Reputation: 734
After I read xml files using spark:
df = spark.read\
.format("xml")\
.options(**options)\
.load("s3a://.../.../")
I checked the number of partitions with df.rdd.getNumPartitions()
, and got 20081.
How do I limit the number of partitions at the start so I don't have to do a coalesce()
later? The issue with having so many partitions is due to each partition creates one file during df.write
, and 20081 new very small files in s3 each time this process runs is very bad practice.
Upvotes: 3
Views: 2420
Reputation: 6082
The number of partitions is calculated by DataSourceScanExec via a bit complex formula. However to simplify it, try to increase this value spark.sql.files.maxPartitionBytes
, it is 134217728
(128 MB) by default. Try to make it larger and you will see the difference.
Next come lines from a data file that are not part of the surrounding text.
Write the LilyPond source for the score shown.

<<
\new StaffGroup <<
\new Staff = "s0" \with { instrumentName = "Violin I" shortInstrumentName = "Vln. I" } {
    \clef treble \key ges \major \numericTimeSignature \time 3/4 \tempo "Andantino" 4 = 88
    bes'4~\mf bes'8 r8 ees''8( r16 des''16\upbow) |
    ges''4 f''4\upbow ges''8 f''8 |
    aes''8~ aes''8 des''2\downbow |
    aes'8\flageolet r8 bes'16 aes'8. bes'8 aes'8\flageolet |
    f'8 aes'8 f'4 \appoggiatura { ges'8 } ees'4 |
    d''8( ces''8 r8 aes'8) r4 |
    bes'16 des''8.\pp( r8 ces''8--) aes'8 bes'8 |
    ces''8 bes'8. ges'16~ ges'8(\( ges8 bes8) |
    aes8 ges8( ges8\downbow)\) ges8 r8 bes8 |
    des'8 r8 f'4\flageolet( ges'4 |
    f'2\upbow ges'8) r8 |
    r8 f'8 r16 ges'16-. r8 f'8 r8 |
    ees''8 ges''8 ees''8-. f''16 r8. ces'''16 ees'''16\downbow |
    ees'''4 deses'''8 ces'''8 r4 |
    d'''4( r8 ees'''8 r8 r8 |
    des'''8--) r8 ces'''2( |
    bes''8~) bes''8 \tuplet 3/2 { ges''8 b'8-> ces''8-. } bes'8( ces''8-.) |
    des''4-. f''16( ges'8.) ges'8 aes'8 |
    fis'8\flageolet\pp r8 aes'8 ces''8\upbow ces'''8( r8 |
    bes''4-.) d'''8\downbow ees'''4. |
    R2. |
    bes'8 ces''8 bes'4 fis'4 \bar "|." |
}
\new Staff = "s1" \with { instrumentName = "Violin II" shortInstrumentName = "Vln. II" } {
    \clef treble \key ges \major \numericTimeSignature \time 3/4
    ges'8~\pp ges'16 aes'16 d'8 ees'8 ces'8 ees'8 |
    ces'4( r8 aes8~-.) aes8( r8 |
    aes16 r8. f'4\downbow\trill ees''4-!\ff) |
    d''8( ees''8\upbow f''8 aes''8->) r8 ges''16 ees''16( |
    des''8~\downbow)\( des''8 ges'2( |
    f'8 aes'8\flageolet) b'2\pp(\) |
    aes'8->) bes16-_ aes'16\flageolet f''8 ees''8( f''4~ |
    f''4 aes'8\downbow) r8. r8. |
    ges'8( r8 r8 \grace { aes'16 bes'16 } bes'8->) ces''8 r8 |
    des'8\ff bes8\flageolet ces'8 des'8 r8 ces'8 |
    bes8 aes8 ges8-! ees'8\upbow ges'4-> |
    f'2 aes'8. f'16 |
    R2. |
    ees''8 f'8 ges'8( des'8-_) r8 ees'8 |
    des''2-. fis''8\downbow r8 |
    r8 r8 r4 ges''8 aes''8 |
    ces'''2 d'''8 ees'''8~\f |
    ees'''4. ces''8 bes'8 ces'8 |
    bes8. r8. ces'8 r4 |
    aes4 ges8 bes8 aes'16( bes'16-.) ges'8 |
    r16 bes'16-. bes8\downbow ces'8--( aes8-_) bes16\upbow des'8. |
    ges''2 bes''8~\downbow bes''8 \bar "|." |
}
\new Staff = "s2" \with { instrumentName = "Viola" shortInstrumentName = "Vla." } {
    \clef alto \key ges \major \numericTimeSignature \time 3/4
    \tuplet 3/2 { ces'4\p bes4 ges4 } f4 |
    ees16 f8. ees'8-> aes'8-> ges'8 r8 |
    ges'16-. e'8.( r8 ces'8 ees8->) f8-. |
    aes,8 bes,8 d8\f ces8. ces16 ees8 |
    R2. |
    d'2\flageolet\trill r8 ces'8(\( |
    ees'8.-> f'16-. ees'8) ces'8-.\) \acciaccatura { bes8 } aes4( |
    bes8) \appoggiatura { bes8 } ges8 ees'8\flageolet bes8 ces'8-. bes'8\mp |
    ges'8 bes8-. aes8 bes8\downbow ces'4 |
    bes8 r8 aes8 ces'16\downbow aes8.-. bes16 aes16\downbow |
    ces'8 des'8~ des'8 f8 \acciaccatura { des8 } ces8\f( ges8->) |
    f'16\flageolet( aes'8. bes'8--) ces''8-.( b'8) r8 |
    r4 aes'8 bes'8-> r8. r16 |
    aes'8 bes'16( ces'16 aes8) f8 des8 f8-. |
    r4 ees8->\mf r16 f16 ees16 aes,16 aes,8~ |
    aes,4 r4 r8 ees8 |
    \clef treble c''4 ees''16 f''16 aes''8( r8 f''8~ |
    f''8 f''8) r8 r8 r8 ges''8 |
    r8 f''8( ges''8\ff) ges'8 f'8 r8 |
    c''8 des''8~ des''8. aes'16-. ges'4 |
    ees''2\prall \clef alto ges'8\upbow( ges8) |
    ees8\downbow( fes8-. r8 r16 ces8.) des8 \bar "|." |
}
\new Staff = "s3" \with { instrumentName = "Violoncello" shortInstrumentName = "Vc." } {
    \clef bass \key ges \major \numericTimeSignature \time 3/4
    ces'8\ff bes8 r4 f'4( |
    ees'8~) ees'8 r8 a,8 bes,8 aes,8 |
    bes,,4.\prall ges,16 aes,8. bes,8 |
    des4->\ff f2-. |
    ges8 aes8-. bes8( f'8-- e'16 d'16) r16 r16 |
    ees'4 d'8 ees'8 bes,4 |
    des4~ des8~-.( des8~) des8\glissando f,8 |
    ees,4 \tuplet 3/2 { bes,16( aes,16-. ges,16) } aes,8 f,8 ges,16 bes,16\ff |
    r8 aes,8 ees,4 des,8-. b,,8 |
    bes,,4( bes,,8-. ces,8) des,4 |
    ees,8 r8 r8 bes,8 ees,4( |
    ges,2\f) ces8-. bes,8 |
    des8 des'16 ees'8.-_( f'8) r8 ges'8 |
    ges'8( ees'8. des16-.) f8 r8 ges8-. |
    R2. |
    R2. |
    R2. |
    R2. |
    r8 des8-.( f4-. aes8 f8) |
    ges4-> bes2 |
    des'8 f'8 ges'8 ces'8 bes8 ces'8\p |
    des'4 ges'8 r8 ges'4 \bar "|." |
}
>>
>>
spark.conf.set('spark.sql.files.maxPartitionBytes', '1073741824') # 1 GB
Upvotes: 1
Reputation: 18475
The resulting Dataframe of spark.read
will always match the number of partitions with the number of files because each file will be read by a dedicated task.
If you need to run this process more often I would rather have those original 20000 files consumed and copied once into lesser files using coalesce
or repartition
. Then, all subsequent reads of those files will result in a Dataframe with lesser partitions.
Upvotes: 1